The FXR agonist PX20606 reduces liver damage, fibrosis and portal hypertension in cirrhotic rats

P Schwabl; E Hambruch; BA Payer; TL Schubert; B Strobel; S Fida; M Wagner; L Garnys; M Trauner; M Peck-Radosavljevic; C Kremoser; T Reiberger

doi:10.1055/s-0035-1551790

Zeitschrift für Gastroenterologie, Inhaltsverzeichnis

The FXR agonist PX20606 reduces liver damage, fibrosis and portal hypertension in cirrhotic rats

P Schwabl ¹, E Hambruch ², BA Payer ¹, TL Schubert ¹, B Strobel ¹, S Fida ¹, M Wagner ¹, L Garnys ¹, M Trauner ¹, M Peck-Radosavljevic ¹, C Kremoser ², T Reiberger ¹

¹Division of Gastroenterology & Hepatology, Department of Internal Medicine III, Medical University of Vienna, Vienna, Austria
²Phenex Pharmaceuticals AG, Heidelberg, Germany

Abstract

Background: FXR agonism attenuates liver injury and cholestatic and metabolic liver disease. We tested the impact of the synthetic FXR agonist PX20606 (PX) on liver histology, inflammation and hemodynamics in a rodent model of toxic cirrhosis.

Methods: Cirrhosis was induced by carbontetrachloride (CCl4) administration for 12 weeks in Sprague Dawley rats. Controls received corn-oil. PX (10 mg/kg/day) or placebo were gavaged daily from week 4. Blood was sampled at week 11. After 12 weeks, mean arterial pressure (MAP), heart rate (HR), portal pressure (PP) and superior mesenteric artery blood flow (SMABF) were measured. Liver fibrosis was assessed by Sirius Red area (SRA) and content of hydroxyproline (HP), collagen-I (Col1) and α-smooth muscle actin (αSMA). Expression of fibrogenic genes was quantified by qRT-PCR.
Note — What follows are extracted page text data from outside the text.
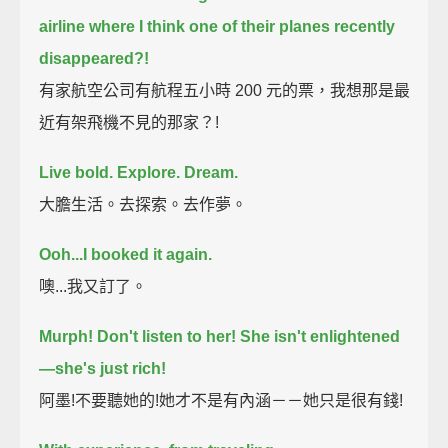
airline
where I think one of their planes recently
disappeared?!
有家航空公司有航程五小時 200 元的票，我想那是最
近有架飛機不見的那家？!
Live bold.
Explore.
Dream.
大膽生活。去探索。去作夢。
Ooh...I booked it again.
噢...我又訂了。
Murph!
Don't listen to her! She isn't enlightened
—she's just rich!
阿墨!不要聽她的!她才不是有內涵－－她只是很有錢!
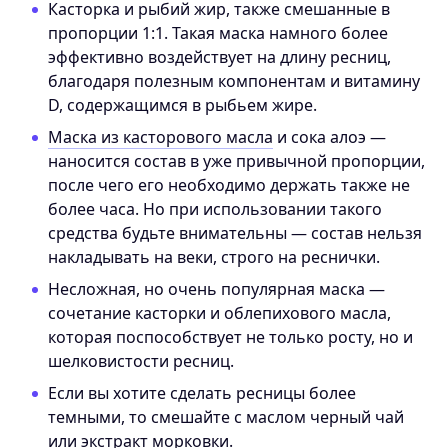
Касторка и рыбий жир, также смешанные в
пропорции 1:1. Такая маска намного более
эффективно воздействует на длину ресниц,
благодаря полезным компонентам и витамину
D, содержащимся в рыбьем жире.
Маска из касторового масла
и сока алоэ —
наносится состав в уже привычной пропорции,
после чего его необходимо держать также не
более часа. Но при использовании такого
средства будьте внимательны — состав нельзя
накладывать на веки, строго на реснички.
Несложная, но очень популярная маска —
сочетание касторки и облепихового масла,
которая поспособствует не только росту, но и
шелковистости ресниц.
Если вы хотите сделать ресницы более
темными, то смешайте с маслом черный чай
или экстракт морковки.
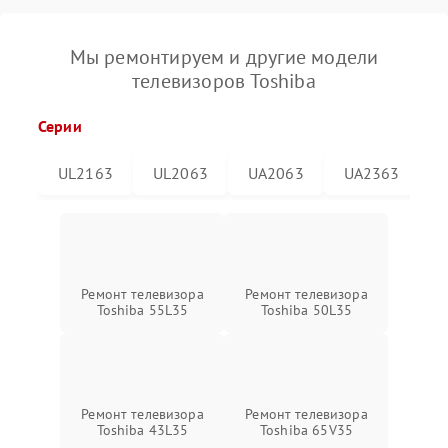
Мы ремонтируем и другие модели
телевизоров Toshiba
Серии
UL2163
UL2063
UA2063
UA2363
Ремонт телевизора
Ремонт телевизора
Toshiba 55L35
Toshiba 50L35
Ремонт телевизора
Ремонт телевизора
Toshiba 43L35
Toshiba 65V35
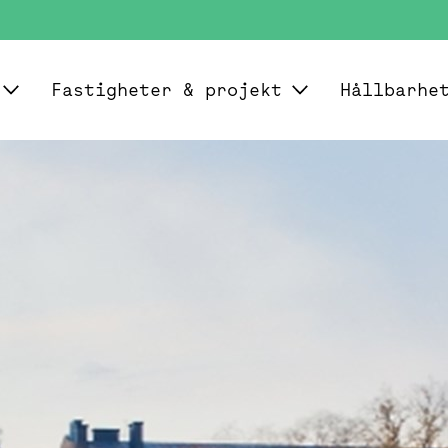
Fastigheter & projekt
Hållbarhe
Results: CCl4 rats presented with marked cirrhosis, elevated transaminases and portal hypertension. In CCl4 rats, PX treatment significantly ameliorated fibrosis (SRA: 6.99 ± 3.15 vs. 3.97 ± 1.64%; p < 0.001 HP: 415 ± 86 vs. 134 ± 14 µg/g; p = 0.002) and reduced Col1 (12.28 ± 1.78 vs. 4.93 ± 0.28; p < 0.05) and αSMA (7.78 ± 1.41 vs. 2.08 ± 0.49; p < 0.05) expression. Accordingly AST (555 ± 30 vs. 227 ± 83 IU/ml; p < 0.001) and ALT (538 ± 233 vs. 193 ± 86 IU/ml; p = 0.008) significantly decreased under PX treatment, while plasma cholesterol and triglycerides levels remained unaffected. PX treatment significantly decreased PP (11.9 ± 1.4 vs. 9.7 ± 1.4 mmHg; p = 0.037) and increased SMABF (8.88 ± 2.62 vs. 13.81 ± 2.81 ml/min/100 g; p = 0.021), while not affecting MAP (125 ± 14 vs. 116 ± 25 mmHg) nor HR (330 ± 29 vs. 333 ± 52bpm). Livers of CCl4-PX rats significantly overexpressed FXR target genes including bile salt export pump (2.5 x), small heterodimer partner (2.3 x), cystathionase (2.1 x) and dimethylargininase (1.7 x). Gene expression of endothelin-1 (0.45), PDGF-Rβ (0.51 x) and αSMA (0.61 x) was significantly reduced.

Conclusions: PX20606 treatment effectively reduces hepatic inflammation, fibrogenesis and portal pressure in cirrhotic rats.